Serious fans of Mexican cooking will want to make a pilgrimage to El Mercado de Los Cielos, a lively food court located inside Desert Sky Mall in west Phoenix. The sprawling boutique marketplace is home to more than a dozen Mexican food stalls, selling everything from thick, sturdy Mexico City-style machete quesadillas to Sinaloan-style Mexican sushi. Enjoy whipped fruit licuados from La Carreta de Lily; carne asada tacos from La Cosinita; and the enormous seafood platters at Mariscos La Phoenikera. If you're craving it, chances are you'll find it at El Mercado de Los Cielos. And when you're done eating, you can easily spend an hour or two browing the wares of dozens of local merchants.

This tiny, unassuming south-side panadería is well-stocked with a fresh assortment of baked goods, including Mexican breads, cakes, and pastries. Stop by for notably fresh and fluffy bolillo rolls, pillowy conchas, creamy tres leches cake, and some of the best fruit-stuffed empanadas in the city. Looking for a quick birthday cake? Panadería y Pastelería La Mejor carries an assortment of grab-and-go cakes and cupcakes. On the weekends, the kitchen makes a terrific white corn menudo, which you can enjoy in the shop's small dining area. The panadería offers great value, too — a dozen fresh Mexican pastries will set you back less than $10.

No matter what kind of Mexican candy you're on the hunt for, chances are you'll find it at Dulceria La Bonita, a wholesale candy retailer that is open to the public. Behind its nondescript exterior, this candy warehouse is stocked with a vast assortment of Mexican candies, snacks, toys, and party decorations. Among the bulk items, you'll find iconic Mexican brand candies like Tres Reyes, La Imperial, De La Rosa, and Lucas.

Palabras is a unique gathering place in central Phoenix, a bright, energetic space that caters to the community while providing an invaluable resource for the city's large Spanish-speaking population. The book selection veers toward titles in Spanish and English that promote diversity and social and cultural awareness. There's other merchandise for sale, too, including shirts, home goods, and work by local artists. Palabras offers far more than just what it sells, though. The space is home to programming like POC (people of color) open mics, language classes, and writing nights for both Spanish and English writers. We're lucky to have it in the Valley.
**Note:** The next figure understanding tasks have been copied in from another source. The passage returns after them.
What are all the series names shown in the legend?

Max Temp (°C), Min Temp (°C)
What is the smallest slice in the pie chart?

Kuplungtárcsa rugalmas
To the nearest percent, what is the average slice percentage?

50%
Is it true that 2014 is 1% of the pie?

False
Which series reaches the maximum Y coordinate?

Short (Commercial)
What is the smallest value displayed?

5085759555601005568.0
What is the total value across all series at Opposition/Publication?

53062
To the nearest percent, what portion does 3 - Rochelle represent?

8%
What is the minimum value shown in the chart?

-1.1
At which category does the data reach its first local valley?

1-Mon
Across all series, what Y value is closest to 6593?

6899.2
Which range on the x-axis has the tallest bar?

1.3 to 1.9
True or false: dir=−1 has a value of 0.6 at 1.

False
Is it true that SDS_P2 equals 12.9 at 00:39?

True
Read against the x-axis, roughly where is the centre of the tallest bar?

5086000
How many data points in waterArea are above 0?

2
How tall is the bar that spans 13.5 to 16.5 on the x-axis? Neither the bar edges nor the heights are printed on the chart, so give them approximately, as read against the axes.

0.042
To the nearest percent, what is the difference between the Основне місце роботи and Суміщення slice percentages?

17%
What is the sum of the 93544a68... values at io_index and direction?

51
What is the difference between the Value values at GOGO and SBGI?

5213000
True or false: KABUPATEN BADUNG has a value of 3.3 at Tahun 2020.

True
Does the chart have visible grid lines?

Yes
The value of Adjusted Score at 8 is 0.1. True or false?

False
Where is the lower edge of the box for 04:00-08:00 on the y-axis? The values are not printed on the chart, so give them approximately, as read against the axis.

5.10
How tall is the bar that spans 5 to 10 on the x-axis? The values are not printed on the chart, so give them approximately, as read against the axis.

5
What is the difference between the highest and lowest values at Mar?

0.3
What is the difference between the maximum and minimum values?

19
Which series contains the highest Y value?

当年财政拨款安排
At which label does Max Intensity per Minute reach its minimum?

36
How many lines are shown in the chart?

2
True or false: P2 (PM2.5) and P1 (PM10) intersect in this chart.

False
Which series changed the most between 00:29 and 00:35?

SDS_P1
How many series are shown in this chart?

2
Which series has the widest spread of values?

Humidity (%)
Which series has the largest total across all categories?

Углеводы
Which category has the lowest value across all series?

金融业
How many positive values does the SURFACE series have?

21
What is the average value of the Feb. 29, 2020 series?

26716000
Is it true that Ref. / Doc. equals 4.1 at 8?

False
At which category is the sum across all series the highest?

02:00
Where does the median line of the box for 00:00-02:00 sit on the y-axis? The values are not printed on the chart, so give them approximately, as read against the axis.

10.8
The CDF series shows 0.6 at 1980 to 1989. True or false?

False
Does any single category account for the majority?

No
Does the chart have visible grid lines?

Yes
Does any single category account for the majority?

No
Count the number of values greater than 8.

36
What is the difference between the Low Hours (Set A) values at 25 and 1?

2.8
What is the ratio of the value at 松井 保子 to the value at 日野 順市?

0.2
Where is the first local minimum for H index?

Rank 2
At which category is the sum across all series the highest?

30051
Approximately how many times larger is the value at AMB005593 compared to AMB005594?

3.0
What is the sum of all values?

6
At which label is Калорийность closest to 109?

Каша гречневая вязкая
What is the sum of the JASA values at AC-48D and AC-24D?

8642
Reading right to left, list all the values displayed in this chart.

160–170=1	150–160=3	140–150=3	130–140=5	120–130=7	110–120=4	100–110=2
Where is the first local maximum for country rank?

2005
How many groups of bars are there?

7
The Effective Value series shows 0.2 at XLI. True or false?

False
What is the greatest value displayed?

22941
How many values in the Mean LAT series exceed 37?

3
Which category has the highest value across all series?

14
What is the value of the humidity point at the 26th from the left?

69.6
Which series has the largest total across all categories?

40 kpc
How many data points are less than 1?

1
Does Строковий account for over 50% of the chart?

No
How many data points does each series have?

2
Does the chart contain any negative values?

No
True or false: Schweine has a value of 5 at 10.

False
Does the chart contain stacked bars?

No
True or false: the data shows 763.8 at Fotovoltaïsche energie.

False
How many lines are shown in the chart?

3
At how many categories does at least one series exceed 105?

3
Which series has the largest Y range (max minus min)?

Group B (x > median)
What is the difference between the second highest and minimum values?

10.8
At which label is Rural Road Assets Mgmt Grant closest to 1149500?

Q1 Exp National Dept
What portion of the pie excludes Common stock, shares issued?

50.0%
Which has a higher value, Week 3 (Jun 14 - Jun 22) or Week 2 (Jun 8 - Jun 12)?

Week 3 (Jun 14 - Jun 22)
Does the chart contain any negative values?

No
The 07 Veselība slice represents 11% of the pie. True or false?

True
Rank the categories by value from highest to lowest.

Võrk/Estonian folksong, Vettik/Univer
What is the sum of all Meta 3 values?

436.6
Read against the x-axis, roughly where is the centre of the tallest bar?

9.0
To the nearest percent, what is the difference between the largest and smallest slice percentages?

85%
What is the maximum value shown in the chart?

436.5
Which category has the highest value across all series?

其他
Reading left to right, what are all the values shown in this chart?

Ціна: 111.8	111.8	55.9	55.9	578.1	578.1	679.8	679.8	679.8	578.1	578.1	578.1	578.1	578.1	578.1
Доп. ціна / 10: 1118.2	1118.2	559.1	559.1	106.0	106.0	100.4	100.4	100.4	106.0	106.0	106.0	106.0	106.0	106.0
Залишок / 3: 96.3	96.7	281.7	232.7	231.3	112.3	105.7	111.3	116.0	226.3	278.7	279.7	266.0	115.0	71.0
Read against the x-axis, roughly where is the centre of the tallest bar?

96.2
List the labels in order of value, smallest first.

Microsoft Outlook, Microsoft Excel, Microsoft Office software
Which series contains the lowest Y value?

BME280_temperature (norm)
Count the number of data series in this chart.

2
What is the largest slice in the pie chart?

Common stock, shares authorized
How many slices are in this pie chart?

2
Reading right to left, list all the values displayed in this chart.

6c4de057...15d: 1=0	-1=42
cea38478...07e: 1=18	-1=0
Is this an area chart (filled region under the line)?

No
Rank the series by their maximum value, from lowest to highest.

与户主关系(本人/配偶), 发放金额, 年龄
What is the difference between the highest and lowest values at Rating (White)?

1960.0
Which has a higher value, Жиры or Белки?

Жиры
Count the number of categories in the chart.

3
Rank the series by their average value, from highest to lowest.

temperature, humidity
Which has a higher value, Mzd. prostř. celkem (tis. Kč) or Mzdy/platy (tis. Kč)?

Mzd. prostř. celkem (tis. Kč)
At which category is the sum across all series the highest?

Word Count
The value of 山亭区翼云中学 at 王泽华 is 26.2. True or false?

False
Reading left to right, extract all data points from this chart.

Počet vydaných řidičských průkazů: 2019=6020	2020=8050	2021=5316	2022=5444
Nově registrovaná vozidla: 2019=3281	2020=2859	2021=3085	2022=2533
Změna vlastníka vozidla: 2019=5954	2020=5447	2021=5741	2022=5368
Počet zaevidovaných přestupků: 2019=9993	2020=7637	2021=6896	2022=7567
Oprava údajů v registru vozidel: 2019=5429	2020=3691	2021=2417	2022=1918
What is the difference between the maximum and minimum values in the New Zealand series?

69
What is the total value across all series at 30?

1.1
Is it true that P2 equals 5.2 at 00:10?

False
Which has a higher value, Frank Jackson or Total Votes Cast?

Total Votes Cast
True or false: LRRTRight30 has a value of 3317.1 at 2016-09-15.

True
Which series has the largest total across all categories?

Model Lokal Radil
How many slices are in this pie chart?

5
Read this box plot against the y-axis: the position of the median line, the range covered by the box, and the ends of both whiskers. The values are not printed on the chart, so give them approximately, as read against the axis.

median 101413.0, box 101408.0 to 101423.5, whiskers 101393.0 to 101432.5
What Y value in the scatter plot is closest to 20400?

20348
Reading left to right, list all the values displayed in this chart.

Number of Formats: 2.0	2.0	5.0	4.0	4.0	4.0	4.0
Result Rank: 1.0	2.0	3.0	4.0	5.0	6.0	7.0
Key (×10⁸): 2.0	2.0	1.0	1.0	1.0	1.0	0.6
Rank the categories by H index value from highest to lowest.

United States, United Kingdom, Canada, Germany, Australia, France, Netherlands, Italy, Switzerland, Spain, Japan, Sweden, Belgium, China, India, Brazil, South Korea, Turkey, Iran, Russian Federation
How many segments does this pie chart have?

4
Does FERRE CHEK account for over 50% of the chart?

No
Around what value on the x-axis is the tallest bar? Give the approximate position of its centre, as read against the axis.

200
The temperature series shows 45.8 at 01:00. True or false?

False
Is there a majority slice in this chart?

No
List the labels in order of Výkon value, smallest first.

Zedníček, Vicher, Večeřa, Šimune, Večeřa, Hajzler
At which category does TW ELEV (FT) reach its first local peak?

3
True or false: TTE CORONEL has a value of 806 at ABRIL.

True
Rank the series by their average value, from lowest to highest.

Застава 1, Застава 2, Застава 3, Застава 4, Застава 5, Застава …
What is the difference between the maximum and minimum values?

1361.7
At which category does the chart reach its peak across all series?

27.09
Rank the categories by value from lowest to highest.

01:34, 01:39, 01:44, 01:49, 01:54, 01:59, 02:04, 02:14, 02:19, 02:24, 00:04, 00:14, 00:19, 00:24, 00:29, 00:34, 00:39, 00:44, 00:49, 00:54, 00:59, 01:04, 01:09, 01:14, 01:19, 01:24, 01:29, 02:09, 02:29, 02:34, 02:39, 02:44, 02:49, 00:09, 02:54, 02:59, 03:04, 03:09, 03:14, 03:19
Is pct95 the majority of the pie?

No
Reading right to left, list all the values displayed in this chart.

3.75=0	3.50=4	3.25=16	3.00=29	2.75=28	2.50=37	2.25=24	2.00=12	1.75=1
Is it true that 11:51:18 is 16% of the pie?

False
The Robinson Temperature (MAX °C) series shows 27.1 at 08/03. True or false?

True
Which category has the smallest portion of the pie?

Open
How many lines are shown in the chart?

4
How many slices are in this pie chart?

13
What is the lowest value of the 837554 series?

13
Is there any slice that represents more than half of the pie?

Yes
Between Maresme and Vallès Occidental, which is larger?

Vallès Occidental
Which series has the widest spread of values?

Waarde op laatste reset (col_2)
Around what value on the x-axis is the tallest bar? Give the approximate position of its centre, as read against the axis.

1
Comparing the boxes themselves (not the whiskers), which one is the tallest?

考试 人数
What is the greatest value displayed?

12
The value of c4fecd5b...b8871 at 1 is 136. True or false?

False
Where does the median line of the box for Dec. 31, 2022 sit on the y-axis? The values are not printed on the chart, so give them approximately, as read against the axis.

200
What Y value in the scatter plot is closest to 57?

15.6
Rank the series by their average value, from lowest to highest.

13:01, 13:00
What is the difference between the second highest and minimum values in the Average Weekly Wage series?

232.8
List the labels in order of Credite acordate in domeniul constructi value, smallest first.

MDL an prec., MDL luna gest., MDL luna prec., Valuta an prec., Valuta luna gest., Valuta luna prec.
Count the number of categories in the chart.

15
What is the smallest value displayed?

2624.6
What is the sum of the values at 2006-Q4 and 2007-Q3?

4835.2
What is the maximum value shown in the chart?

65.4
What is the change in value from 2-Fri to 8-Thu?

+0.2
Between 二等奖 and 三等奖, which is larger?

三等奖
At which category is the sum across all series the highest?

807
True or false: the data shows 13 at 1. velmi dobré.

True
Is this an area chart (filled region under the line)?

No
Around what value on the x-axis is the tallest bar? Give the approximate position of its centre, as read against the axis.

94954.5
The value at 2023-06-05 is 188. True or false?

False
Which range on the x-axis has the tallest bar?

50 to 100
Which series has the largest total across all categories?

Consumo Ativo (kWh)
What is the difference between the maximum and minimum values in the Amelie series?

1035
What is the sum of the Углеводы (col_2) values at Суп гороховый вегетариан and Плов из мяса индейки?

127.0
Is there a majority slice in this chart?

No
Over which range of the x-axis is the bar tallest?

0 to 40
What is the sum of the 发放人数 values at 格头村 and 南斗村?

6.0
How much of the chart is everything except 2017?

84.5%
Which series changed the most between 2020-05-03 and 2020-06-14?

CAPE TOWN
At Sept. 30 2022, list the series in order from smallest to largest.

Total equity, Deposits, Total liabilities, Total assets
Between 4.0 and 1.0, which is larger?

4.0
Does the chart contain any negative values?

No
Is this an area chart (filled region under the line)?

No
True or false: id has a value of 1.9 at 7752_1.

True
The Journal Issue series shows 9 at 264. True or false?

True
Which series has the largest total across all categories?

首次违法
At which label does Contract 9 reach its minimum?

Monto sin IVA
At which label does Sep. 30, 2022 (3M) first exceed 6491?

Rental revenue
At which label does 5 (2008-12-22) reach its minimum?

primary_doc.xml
We love accenting our home with beautiful Mexican handicrafts; what we don't love is when those "Mexican handicrafts" are actually mass-produced in a factory overseas. Fortunately, we have stores like Mercado Mexico in the southeast Valley, where the real thing is available (and at great prices, to boot). There's a little bit of everything here, from piñatas, colorful blankets, and Dia de los Muertos figurines to vibrant dishware, rustic pottery, and outdoor decor. We often lose track of time roaming the aisles of Mercado Mexico, looking for that next perfect acquisition and admiring the craftsmanship of our neighbors to the south.